From mboxrd@z Thu Jan  1 00:00:00 1970
Return-Path: <stable-owner@vger.kernel.org>
Received: from mail.linuxfoundation.org ([140.211.169.12]:38018 "EHLO
        mail.linuxfoundation.org" rhost-flags-OK-OK-OK-OK) by vger.kernel.org
        with ESMTP id S1759841AbdKPRuM (ORCPT
        <rfc822;stable@vger.kernel.org>); Thu, 16 Nov 2017 12:50:12 -0500
From: Greg Kroah-Hartman <gregkh@linuxfoundation.org>
To: linux-kernel@vger.kernel.org
Cc: Greg Kroah-Hartman <gregkh@linuxfoundation.org>,
        stable@vger.kernel.org, Moshe Shemesh <moshe@mellanox.com>,
        Saeed Mahameed <saeedm@mellanox.com>,
        "David S. Miller" <davem@davemloft.net>
Subject: [PATCH 4.13 24/44] net/mlx5: Fix health work queue spin lock to IRQ safe
Date: Thu, 16 Nov 2017 18:42:48 +0100
Message-Id: <20171116172824.732968599@linuxfoundation.org>
In-Reply-To: <20171116172823.336649076@linuxfoundation.org>
References: <20171116172823.336649076@linuxfoundation.org>
MIME-Version: 1.0
Content-Type: text/plain; charset=UTF-8
Sender: stable-owner@vger.kernel.org
List-ID: <stable.vger.kernel.org>

4.13-stable review patch.  If anyone has any objections, please let me know.

------------------

From: Moshe Shemesh <moshe@mellanox.com>


[ Upstream commit 6377ed0bbae6fa28853e1679d068a9106c8a8908 ]

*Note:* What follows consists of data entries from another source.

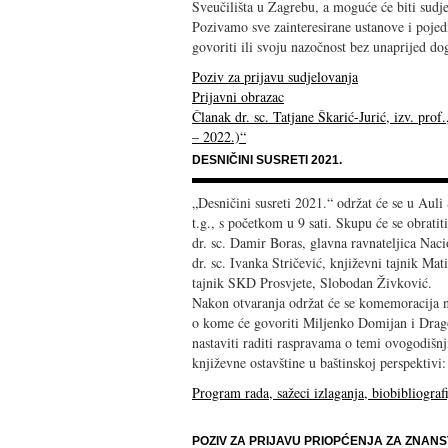
Sveučilišta u Zagrebu, a moguće će biti sudje
Pozivamo sve zainteresirane ustanove i pojed
govoriti ili svoju nazočnost bez unaprijed d
Poziv za prijavu sudjelovanja
Prijavni obrazac
Članak dr. sc. Tatjane Škarić-Jurić, izv. pro
– 2022.)“
DESNIČINI SUSRETI 2021.
„Desničini susreti 2021.“ održat će se u Auli
t.g., s početkom u 9 sati. Skupu će se obratit
dr. sc. Damir Boras, glavna ravnateljica Nacio
dr. sc. Ivanka Stričević, književni tajnik Mat
tajnik SKD Prosvjete, Slobodan Živković.
Nakon otvaranja održat će se komemoracija
o kome će govoriti Miljenko Domijan i Drag
nastaviti raditi raspravama o temi ovogodišnj
književne ostavštine u baštinskoj perspektivi
Program rada, sažeci izlaganja, biobibliograf
POZIV ZA PRIJAVU PRIOPĆENJA ZA ZNAN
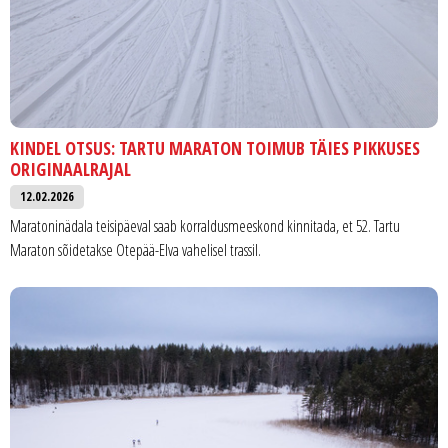
KINDEL OTSUS: TARTU MARATON TOIMUB TÄIES PIKKUSES
ORIGINAALRAJAL
12.02.2026
Maratoninädala teisipäeval saab korraldusmeeskond kinnitada, et 52. Tartu
Maraton sõidetakse Otepää-Elva vahelisel trassil.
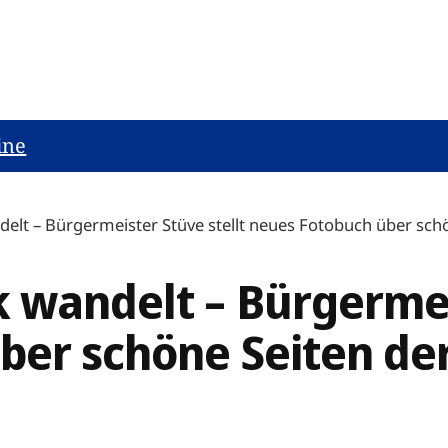
ine
delt – Bürgermeister Stüve stellt neues Fotobuch über sc
 wandelt – Bürgermei
ber schöne Seiten de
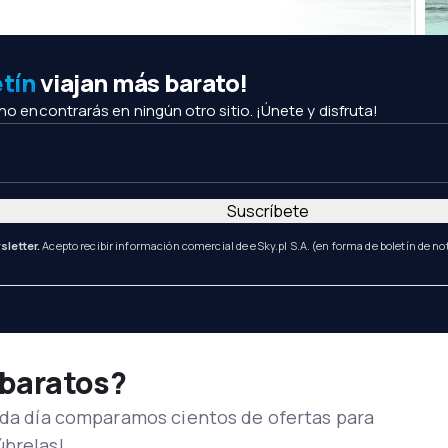
etín
viajan más barato!
 no encontrarás en ningún otro sitio. ¡Únete y disfruta!
Suscríbete
sletter.
Acepto recibir información comercial de eSky.pl S.A. (en forma de boletín de not
 baratos?
Cada día comparamos cientos de ofertas para
úbrelas!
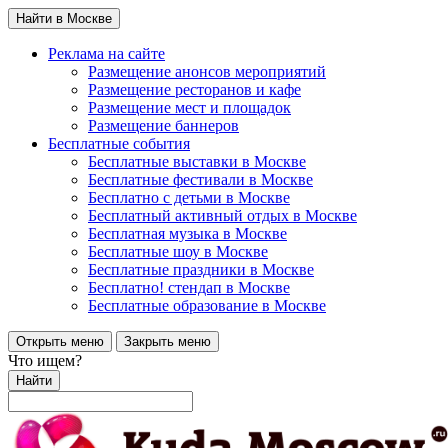
Найти в Москве
Реклама на сайте
Размещение анонсов мероприятий
Размещение ресторанов и кафе
Размещение мест и площадок
Размещение баннеров
Бесплатные события
Бесплатные выставки в Москве
Бесплатные фестивали в Москве
Бесплатно с детьми в Москве
Бесплатный активный отдых в Москве
Бесплатная музыка в Москве
Бесплатные шоу в Москве
Бесплатные праздники в Москве
Бесплатно! стендап в Москве
Бесплатные образование в Москве
Открыть меню
Закрыть меню
Что ищем?
Найти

spin_lock/unlock of health->wq_lock should be IRQ safe.
It was changed to spin_lock_irqsave since adding commit 0179720d6be2
("net/mlx5: Introduce trigger_health_work function") which uses
spin_lock from asynchronous event (IRQ) context.
Thus, all spin_lock/unlock of health->wq_lock should have been moved
to IRQ safe mode.
However, one occurrence on new code using this lock missed that
change, resulting in possible deadlock:
  kernel: Possible unsafe locking scenario:
  kernel:       CPU0
  kernel:       ----
  kernel:  lock(&(&health->wq_lock)->rlock);
  kernel:  <Interrupt>
  kernel:    lock(&(&health->wq_lock)->rlock);
  kernel: #012 *** DEADLOCK ***

Fixes: 2a0165a034ac ("net/mlx5: Cancel delayed recovery work when unloading the driver")
Signed-off-by: Moshe Shemesh <moshe@mellanox.com>
Signed-off-by: Saeed Mahameed <saeedm@mellanox.com>
Signed-off-by: David S. Miller <davem@davemloft.net>
Signed-off-by: Greg Kroah-Hartman <gregkh@linuxfoundation.org>
---
 drivers/net/ethernet/mellanox/mlx5/core/health.c |    5 +++--
 1 file changed, 3 insertions(+), 2 deletions(-)
--- a/drivers/net/ethernet/mellanox/mlx5/core/health.c
+++ b/drivers/net/ethernet/mellanox/mlx5/core/health.c
@@ -356,10 +356,11 @@ void mlx5_drain_health_wq(struct mlx5_co
 void mlx5_drain_health_recovery(struct mlx5_core_dev *dev)
 {
 	struct mlx5_core_health *health = &dev->priv.health;
+	unsigned long flags;
 
-	spin_lock(&health->wq_lock);
+	spin_lock_irqsave(&health->wq_lock, flags);
 	set_bit(MLX5_DROP_NEW_RECOVERY_WORK, &health->flags);
-	spin_unlock(&health->wq_lock);
+	spin_unlock_irqrestore(&health->wq_lock, flags);
 	cancel_delayed_work_sync(&dev->priv.health.recover_work);
 }